Je ne revis jamais Louise.

L’entretien avec le policier des mœurs dura un long moment. Je fus autorisée à rentrer chez moi et eus l’ordre d’y rester, seule, la nuit, mais pas à avoir le moindre contact avec elle ni avec qui que ce fut, si ce n’était mes colocataires. Peut-être reçut-elle les mêmes consignes, je n’en sus jamais rien car mon téléphone me fut confisqué – du moins, on m’incita assez fermement à le remettre à la police. Le lendemain, j’étais à nouveau convoquée à ce même commissariat, à 8 heures du matin et cette fois-ci, je n’attendis pas. Les faits me furent notifiés : j’avais été utilisée à mon insu pour du blanchiment d’argent dans une affaire impliquant un réseau de prostitution de luxe mais aussi un homicide, on ne retiendrait pas de charges contre moi si je quittais le pays sous 48 heures avec interdiction d’y revenir pendant dix ans. Je ne passerai pas devant un juge si j’acceptais, je pouvais demander conseil à un avocat, qui me conseillerait de choisir cette option de toutes façons. Sinon, je risquais d’être inculpée et les charges pesant sur moi seraient infiniment plus lourdes ; la question de l’homicide s’ajoutant à celle du blanchiment d’argent.

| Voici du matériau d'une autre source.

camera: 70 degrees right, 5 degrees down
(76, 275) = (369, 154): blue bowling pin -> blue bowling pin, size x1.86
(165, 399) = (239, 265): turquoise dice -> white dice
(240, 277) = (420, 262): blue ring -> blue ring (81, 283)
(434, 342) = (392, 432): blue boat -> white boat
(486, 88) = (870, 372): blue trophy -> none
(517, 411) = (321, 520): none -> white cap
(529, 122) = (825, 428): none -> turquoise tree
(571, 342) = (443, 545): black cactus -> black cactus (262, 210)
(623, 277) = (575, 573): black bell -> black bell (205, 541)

Je n’eus jamais davantage d’informations au sujet de ce fameux homicide. Qui avait été tué, par qui, pourquoi, comment, je ne pus et ne peux encore que spéculer, pariant sur G, mais aussi redoutant que ce ne soit elle qui ait assassiné quelqu’un.

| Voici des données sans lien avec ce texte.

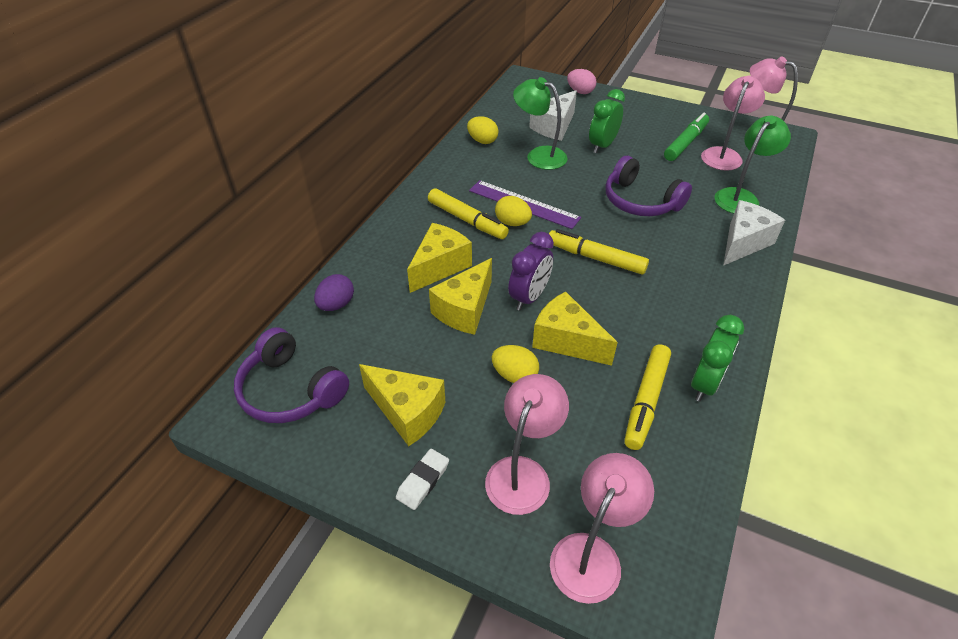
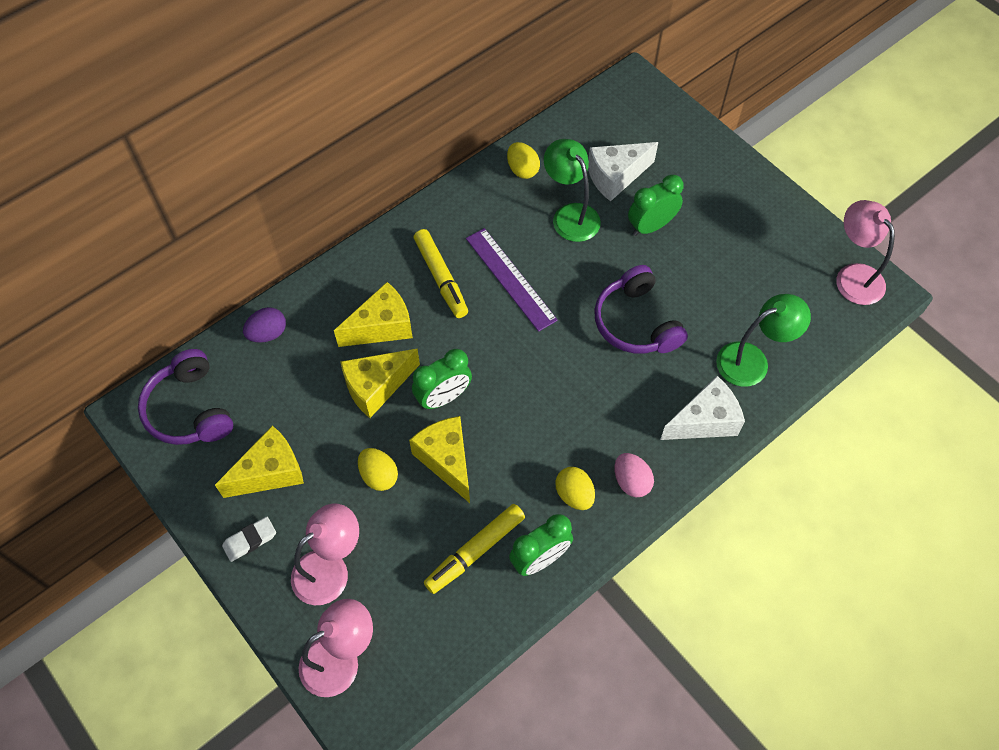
camera: 25 degrees right, 15 degrees up
(407, 412) = (270, 472): yellow cheese -> yellow cheese turned 90 degrees counterclockwise
(512, 223) = (483, 299): yellow egg -> yellow egg (574, 495)
(529, 297) = (443, 397): purple clock -> green clock
(580, 92) = (685, 129): pink egg -> pink egg (631, 481)
(595, 258) = (537, 377): yellow marker -> none
(685, 143) = (751, 258): green marker -> none
(723, 154) = (782, 292): pink lamp -> none

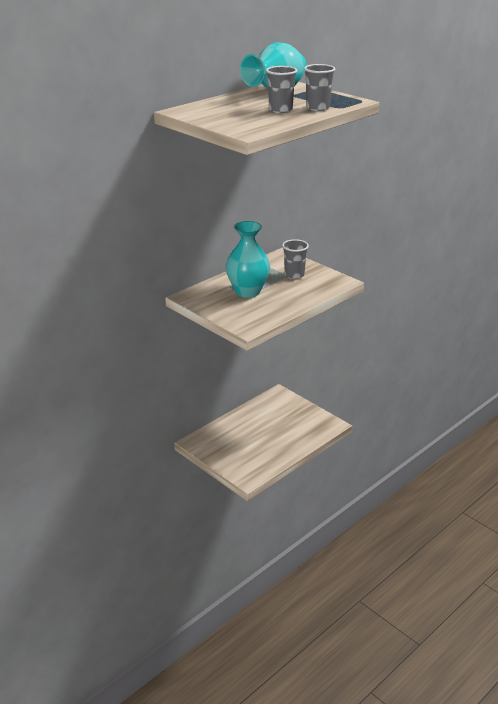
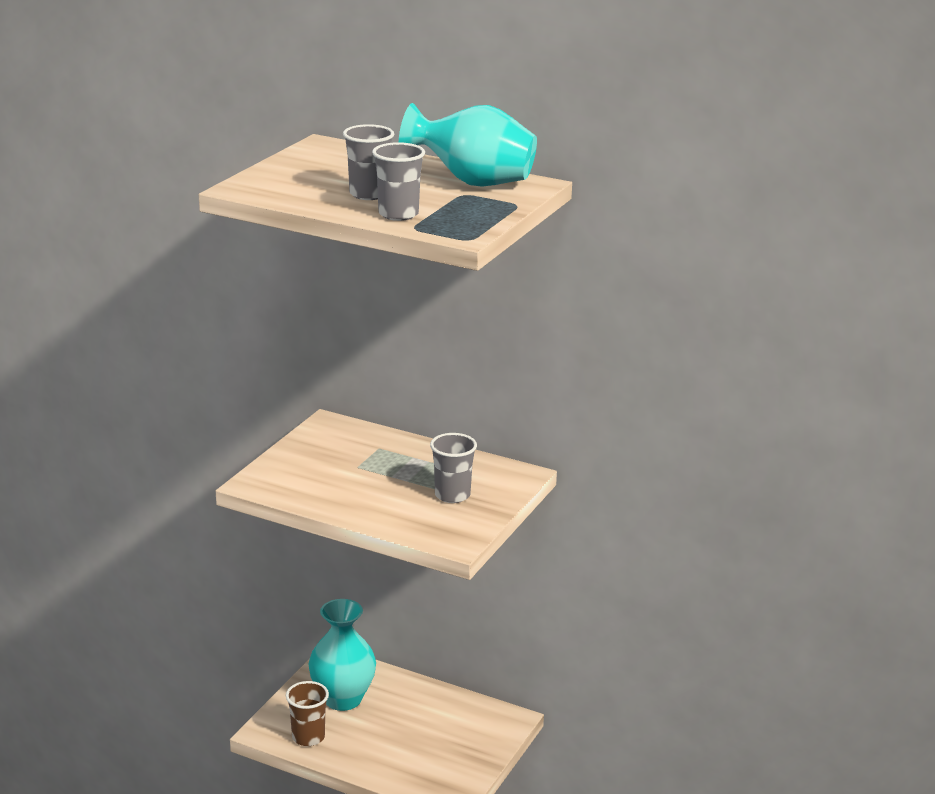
camera: 70 degrees right, 5 degrees down
(247, 291) = (369, 465): turquoise vase -> turquoise vase (343, 699)
(261, 463) = (308, 737): none -> brown cup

Je rentrai en France 36 heures après ma deuxième convocation. J’abandonnai ma thèse, trouvai un travail d’assistante de recherche dans les archives d’une grande entreprise, continuai le yoga, repris une formation de professeur. Curieusement, l’institution qui m’avait donné cette généreuse bourse ne m’en réclama jamais le reliquat.

Louise avait disparu de facebook, disparu de linkedin, disparu des réseaux sociaux et même d’internet. Je n’avais pas son numéro, qui était dans le téléphone confisqué par les policiers américains, et j’avais de toute façon interdiction de la contacter. Elle me manquait, notre relation si joyeuse me manquait, nos échanges sous forme de piques me manquaient, nos discussions à propos de yoga me manquaient.

Je ne retournerai probablement jamais à Chicago, jamais aux Etats-Unis. Jamais je ne reverrai le doux sourire de Louise. Parfois, marche devant moi une femme dont la silhouette m’évoque celle de Louise. Un instant, mon cœur s’emballe puis s’apaise. D’elle ne me restent que des souvenirs, ombres fugaces de moments que j’ai rêvés.